Halen, Ahmet Bağ ve Cumali Balcı’nın kurduğu atölyede dünyasını renklendirmeye devam eden Ressam Sema Tüfekçi, 2 Ekim Pazartesi günü saat 17.30’da 2. kişisel sergisini açmanın mutluluğunu yaşadı. Kültür ve Turizm Bakanlığı’na bağlı Mersin Sanat Galerisi’nde “Suyun Rengi” başlığıyla sunulan etkinlikte yer alan, akrilik ve suluboya teknikleriyle üretilmiş, çoğunluğu doğayı içeren 62 tablo ilgi gördü, beğeniyle izlendi. Severek gözlemlediği doğayı konsept olarak benimseyen Tüfekçi, sanat hayatı hakkındaki duygu ve düşüncelerini şu sözlerle özetledi:
“Bazen içim sıkılır, evde duramam, kendimi dışarı atar ve yürürüm… Güneşin doğuşuyla batışını izlemek, yağmur yağdığında toprağın kokusunu içime çekmek, suyun şırıldayan sesini işitmek, dalgaların kumla buluşmasını görmek, derin sularda yüzmek, bir çiçeği koklamak, dans etmek ve müzik dinlemek beni rahatlatır, yaşadığımı hissettirir… Oysa toprak sürekli aşınıyor, atmosferdeki delik giderek büyüyor, asırlık ağaçlar kesiliyor, yanıyor, su kirleniyor, canlılar ölüyor. Kısacası, kontrolsüz küresel hareketler her şeyi değiştiriyor. Doğadaki güzellikler fırçamın konusu olduğu halde, yaşamsal objeler yok olmaya doğru gidiyor. Bu da bana acı veriyor.

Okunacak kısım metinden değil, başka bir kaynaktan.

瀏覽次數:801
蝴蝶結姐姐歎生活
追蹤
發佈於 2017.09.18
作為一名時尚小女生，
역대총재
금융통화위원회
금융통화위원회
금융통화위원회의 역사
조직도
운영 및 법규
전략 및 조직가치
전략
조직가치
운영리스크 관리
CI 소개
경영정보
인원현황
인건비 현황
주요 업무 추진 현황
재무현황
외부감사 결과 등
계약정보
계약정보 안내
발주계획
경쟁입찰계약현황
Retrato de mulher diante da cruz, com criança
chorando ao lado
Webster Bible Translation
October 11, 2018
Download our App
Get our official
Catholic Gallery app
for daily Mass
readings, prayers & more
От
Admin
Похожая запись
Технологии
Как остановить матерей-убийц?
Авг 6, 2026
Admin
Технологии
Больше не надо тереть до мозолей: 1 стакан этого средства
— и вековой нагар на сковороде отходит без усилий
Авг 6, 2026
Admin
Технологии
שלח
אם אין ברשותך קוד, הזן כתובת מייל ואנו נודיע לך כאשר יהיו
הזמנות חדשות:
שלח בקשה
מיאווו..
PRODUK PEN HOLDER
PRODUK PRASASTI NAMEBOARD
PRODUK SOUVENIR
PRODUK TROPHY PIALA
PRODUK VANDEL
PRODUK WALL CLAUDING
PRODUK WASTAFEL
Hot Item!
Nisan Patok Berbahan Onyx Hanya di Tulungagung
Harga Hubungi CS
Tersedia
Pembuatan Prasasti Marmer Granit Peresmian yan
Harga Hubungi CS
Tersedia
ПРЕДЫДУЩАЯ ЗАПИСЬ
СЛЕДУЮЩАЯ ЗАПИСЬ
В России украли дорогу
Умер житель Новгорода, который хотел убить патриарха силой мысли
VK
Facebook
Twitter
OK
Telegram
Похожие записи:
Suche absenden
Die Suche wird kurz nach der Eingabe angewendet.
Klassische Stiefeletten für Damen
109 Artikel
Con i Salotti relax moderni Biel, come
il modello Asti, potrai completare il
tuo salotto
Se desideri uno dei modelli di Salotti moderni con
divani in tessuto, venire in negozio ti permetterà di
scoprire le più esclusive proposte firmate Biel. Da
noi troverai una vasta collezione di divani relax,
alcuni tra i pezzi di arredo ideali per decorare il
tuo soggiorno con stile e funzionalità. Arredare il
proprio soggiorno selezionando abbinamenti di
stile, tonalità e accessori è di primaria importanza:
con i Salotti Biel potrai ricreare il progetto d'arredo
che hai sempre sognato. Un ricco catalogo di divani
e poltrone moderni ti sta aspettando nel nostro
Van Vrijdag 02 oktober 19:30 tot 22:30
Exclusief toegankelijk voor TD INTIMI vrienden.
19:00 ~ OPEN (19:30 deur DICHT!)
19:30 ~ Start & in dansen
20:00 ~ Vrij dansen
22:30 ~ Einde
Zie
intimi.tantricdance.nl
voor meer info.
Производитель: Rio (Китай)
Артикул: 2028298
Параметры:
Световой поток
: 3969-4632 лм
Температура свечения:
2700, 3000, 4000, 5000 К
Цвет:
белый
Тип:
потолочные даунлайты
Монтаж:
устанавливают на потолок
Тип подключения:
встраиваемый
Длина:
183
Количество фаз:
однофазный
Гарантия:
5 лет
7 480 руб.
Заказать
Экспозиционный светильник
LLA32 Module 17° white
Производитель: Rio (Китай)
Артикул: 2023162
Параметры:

Sanat benim açımdan isyankâr bir tavır; düşündürmek, hissettirmekse bir umut. Ayrıca, yaşamı iyileştirme gücü olan bir mucize, duyguların aktarımı. Doğadaki bütün renkler beni büyülüyor. Bu sergimle, beni cezbeden güzellikleri paylaşmak istedim. İnsanları rutin hayatın sıkıntılarından biraz olsun uzaklaştırabildiysem ne mutlu bana!”
Doğanın nefesiyle renklenip biçimlenen sergi, 14 Ekim 2023 tarihine kadar sanat dostlarıyla buluşmaya devam edecek.